Source records:
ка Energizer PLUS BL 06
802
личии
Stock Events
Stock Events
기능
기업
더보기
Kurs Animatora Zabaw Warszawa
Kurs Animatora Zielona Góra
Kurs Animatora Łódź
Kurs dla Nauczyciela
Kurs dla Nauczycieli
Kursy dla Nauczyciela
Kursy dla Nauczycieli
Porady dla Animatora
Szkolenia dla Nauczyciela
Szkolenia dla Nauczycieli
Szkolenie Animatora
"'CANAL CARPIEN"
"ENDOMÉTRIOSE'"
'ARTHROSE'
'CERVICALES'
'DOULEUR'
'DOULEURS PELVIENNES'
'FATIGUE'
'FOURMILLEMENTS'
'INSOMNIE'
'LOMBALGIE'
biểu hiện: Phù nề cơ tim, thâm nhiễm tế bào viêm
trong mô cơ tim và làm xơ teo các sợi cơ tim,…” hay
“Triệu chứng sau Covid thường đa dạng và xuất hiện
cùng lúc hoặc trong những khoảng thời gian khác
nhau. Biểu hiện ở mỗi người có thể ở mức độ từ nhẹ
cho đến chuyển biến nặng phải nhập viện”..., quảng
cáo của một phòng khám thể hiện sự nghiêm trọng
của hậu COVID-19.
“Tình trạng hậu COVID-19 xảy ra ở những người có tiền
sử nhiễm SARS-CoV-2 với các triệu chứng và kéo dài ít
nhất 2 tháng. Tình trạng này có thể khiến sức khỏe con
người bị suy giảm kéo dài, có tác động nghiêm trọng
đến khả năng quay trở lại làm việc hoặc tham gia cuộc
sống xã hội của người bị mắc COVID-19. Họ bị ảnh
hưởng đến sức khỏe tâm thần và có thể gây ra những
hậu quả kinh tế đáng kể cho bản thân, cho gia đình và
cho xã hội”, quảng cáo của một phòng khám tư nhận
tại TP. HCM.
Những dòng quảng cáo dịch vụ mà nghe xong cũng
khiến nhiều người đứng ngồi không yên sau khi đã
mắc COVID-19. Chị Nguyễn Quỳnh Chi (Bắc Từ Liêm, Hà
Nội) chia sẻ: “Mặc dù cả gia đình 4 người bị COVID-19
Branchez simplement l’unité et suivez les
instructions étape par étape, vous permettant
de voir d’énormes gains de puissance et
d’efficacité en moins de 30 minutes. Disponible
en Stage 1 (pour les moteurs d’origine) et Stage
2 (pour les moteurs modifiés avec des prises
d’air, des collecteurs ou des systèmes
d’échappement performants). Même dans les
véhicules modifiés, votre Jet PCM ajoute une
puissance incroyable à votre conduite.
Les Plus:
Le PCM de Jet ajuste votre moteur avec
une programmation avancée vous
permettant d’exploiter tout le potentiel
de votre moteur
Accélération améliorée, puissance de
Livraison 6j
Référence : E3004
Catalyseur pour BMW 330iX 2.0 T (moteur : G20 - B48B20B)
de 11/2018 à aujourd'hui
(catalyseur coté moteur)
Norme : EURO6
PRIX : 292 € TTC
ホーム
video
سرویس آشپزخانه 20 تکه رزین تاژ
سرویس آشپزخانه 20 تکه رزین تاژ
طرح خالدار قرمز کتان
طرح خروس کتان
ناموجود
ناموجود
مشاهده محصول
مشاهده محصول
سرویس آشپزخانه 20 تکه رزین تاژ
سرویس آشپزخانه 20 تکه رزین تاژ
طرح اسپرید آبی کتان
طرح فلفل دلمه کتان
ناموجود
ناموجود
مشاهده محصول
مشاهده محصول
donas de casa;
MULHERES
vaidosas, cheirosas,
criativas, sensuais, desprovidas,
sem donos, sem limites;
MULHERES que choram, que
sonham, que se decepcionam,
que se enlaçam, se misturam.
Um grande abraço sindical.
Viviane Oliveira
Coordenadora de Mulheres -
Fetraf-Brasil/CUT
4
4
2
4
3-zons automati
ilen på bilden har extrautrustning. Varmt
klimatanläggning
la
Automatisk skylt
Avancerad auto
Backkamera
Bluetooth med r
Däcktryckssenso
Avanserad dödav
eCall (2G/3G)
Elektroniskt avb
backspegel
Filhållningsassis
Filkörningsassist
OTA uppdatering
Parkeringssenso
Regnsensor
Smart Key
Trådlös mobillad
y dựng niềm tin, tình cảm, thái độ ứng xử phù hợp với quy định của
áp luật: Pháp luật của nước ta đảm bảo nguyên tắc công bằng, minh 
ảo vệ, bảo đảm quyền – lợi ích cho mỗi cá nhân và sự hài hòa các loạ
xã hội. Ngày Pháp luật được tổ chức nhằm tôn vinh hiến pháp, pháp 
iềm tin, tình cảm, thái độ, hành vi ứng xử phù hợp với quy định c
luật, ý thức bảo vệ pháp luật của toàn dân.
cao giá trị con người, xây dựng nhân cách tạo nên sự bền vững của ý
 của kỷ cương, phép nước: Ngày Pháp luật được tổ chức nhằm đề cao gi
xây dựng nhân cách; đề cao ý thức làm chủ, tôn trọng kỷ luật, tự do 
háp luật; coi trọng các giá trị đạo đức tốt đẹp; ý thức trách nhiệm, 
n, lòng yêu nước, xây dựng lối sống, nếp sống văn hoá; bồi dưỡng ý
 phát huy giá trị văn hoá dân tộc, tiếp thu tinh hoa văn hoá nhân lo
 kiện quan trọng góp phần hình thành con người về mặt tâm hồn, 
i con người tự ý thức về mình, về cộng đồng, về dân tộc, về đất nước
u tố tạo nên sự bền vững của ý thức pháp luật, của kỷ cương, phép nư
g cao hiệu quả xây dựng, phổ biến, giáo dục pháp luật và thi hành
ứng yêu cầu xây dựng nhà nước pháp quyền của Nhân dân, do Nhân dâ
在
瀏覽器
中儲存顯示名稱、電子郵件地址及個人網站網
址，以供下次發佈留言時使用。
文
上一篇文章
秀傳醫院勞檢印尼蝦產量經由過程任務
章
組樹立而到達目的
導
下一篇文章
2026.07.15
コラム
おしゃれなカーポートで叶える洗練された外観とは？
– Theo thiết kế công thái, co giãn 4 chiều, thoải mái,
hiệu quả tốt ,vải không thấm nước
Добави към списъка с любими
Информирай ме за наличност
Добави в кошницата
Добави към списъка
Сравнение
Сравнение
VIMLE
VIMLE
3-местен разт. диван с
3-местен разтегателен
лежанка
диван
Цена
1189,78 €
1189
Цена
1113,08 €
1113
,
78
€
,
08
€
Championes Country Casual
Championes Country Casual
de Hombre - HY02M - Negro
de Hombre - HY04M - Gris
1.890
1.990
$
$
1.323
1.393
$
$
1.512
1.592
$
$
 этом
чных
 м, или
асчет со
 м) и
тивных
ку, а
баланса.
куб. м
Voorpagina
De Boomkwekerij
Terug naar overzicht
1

◆ JOB ITEM ◆
Reproduce the data above with every occurrence of "Stock Events" swapped for "Market Events", leaving everything else unchanged.

◆ EXERCISE SOLUTION ◆
ка Energizer PLUS BL 06
802
личии
Market Events
Market Events
기능
기업
더보기
Kurs Animatora Zabaw Warszawa
Kurs Animatora Zielona Góra
Kurs Animatora Łódź
Kurs dla Nauczyciela
Kurs dla Nauczycieli
Kursy dla Nauczyciela
Kursy dla Nauczycieli
Porady dla Animatora
Szkolenia dla Nauczyciela
Szkolenia dla Nauczycieli
Szkolenie Animatora
"'CANAL CARPIEN"
"ENDOMÉTRIOSE'"
'ARTHROSE'
'CERVICALES'
'DOULEUR'
'DOULEURS PELVIENNES'
'FATIGUE'
'FOURMILLEMENTS'
'INSOMNIE'
'LOMBALGIE'
biểu hiện: Phù nề cơ tim, thâm nhiễm tế bào viêm
trong mô cơ tim và làm xơ teo các sợi cơ tim,…” hay
“Triệu chứng sau Covid thường đa dạng và xuất hiện
cùng lúc hoặc trong những khoảng thời gian khác
nhau. Biểu hiện ở mỗi người có thể ở mức độ từ nhẹ
cho đến chuyển biến nặng phải nhập viện”..., quảng
cáo của một phòng khám thể hiện sự nghiêm trọng
của hậu COVID-19.
“Tình trạng hậu COVID-19 xảy ra ở những người có tiền
sử nhiễm SARS-CoV-2 với các triệu chứng và kéo dài ít
nhất 2 tháng. Tình trạng này có thể khiến sức khỏe con
người bị suy giảm kéo dài, có tác động nghiêm trọng
đến khả năng quay trở lại làm việc hoặc tham gia cuộc
sống xã hội của người bị mắc COVID-19. Họ bị ảnh
hưởng đến sức khỏe tâm thần và có thể gây ra những
hậu quả kinh tế đáng kể cho bản thân, cho gia đình và
cho xã hội”, quảng cáo của một phòng khám tư nhận
tại TP. HCM.
Những dòng quảng cáo dịch vụ mà nghe xong cũng
khiến nhiều người đứng ngồi không yên sau khi đã
mắc COVID-19. Chị Nguyễn Quỳnh Chi (Bắc Từ Liêm, Hà
Nội) chia sẻ: “Mặc dù cả gia đình 4 người bị COVID-19
Branchez simplement l’unité et suivez les
instructions étape par étape, vous permettant
de voir d’énormes gains de puissance et
d’efficacité en moins de 30 minutes. Disponible
en Stage 1 (pour les moteurs d’origine) et Stage
2 (pour les moteurs modifiés avec des prises
d’air, des collecteurs ou des systèmes
d’échappement performants). Même dans les
véhicules modifiés, votre Jet PCM ajoute une
puissance incroyable à votre conduite.
Les Plus:
Le PCM de Jet ajuste votre moteur avec
une programmation avancée vous
permettant d’exploiter tout le potentiel
de votre moteur
Accélération améliorée, puissance de
Livraison 6j
Référence : E3004
Catalyseur pour BMW 330iX 2.0 T (moteur : G20 - B48B20B)
de 11/2018 à aujourd'hui
(catalyseur coté moteur)
Norme : EURO6
PRIX : 292 € TTC
ホーム
video
سرویس آشپزخانه 20 تکه رزین تاژ
سرویس آشپزخانه 20 تکه رزین تاژ
طرح خالدار قرمز کتان
طرح خروس کتان
ناموجود
ناموجود
مشاهده محصول
مشاهده محصول
سرویس آشپزخانه 20 تکه رزین تاژ
سرویس آشپزخانه 20 تکه رزین تاژ
طرح اسپرید آبی کتان
طرح فلفل دلمه کتان
ناموجود
ناموجود
مشاهده محصول
مشاهده محصول
donas de casa;
MULHERES
vaidosas, cheirosas,
criativas, sensuais, desprovidas,
sem donos, sem limites;
MULHERES que choram, que
sonham, que se decepcionam,
que se enlaçam, se misturam.
Um grande abraço sindical.
Viviane Oliveira
Coordenadora de Mulheres -
Fetraf-Brasil/CUT
4
4
2
4
3-zons automati
ilen på bilden har extrautrustning. Varmt
klimatanläggning
la
Automatisk skylt
Avancerad auto
Backkamera
Bluetooth med r
Däcktryckssenso
Avanserad dödav
eCall (2G/3G)
Elektroniskt avb
backspegel
Filhållningsassis
Filkörningsassist
OTA uppdatering
Parkeringssenso
Regnsensor
Smart Key
Trådlös mobillad
y dựng niềm tin, tình cảm, thái độ ứng xử phù hợp với quy định của
áp luật: Pháp luật của nước ta đảm bảo nguyên tắc công bằng, minh 
ảo vệ, bảo đảm quyền – lợi ích cho mỗi cá nhân và sự hài hòa các loạ
xã hội. Ngày Pháp luật được tổ chức nhằm tôn vinh hiến pháp, pháp 
iềm tin, tình cảm, thái độ, hành vi ứng xử phù hợp với quy định c
luật, ý thức bảo vệ pháp luật của toàn dân.
cao giá trị con người, xây dựng nhân cách tạo nên sự bền vững của ý
 của kỷ cương, phép nước: Ngày Pháp luật được tổ chức nhằm đề cao gi
xây dựng nhân cách; đề cao ý thức làm chủ, tôn trọng kỷ luật, tự do 
háp luật; coi trọng các giá trị đạo đức tốt đẹp; ý thức trách nhiệm, 
n, lòng yêu nước, xây dựng lối sống, nếp sống văn hoá; bồi dưỡng ý
 phát huy giá trị văn hoá dân tộc, tiếp thu tinh hoa văn hoá nhân lo
 kiện quan trọng góp phần hình thành con người về mặt tâm hồn, 
i con người tự ý thức về mình, về cộng đồng, về dân tộc, về đất nước
u tố tạo nên sự bền vững của ý thức pháp luật, của kỷ cương, phép nư
g cao hiệu quả xây dựng, phổ biến, giáo dục pháp luật và thi hành
ứng yêu cầu xây dựng nhà nước pháp quyền của Nhân dân, do Nhân dâ
在
瀏覽器
中儲存顯示名稱、電子郵件地址及個人網站網
址，以供下次發佈留言時使用。
文
上一篇文章
秀傳醫院勞檢印尼蝦產量經由過程任務
章
組樹立而到達目的
導
下一篇文章
2026.07.15
コラム
おしゃれなカーポートで叶える洗練された外観とは？
– Theo thiết kế công thái, co giãn 4 chiều, thoải mái,
hiệu quả tốt ,vải không thấm nước
Добави към списъка с любими
Информирай ме за наличност
Добави в кошницата
Добави към списъка
Сравнение
Сравнение
VIMLE
VIMLE
3-местен разт. диван с
3-местен разтегателен
лежанка
диван
Цена
1189,78 €
1189
Цена
1113,08 €
1113
,
78
€
,
08
€
Championes Country Casual
Championes Country Casual
de Hombre - HY02M - Negro
de Hombre - HY04M - Gris
1.890
1.990
$
$
1.323
1.393
$
$
1.512
1.592
$
$
 этом
чных
 м, или
асчет со
 м) и
тивных
ку, а
баланса.
куб. м
Voorpagina
De Boomkwekerij
Terug naar overzicht
1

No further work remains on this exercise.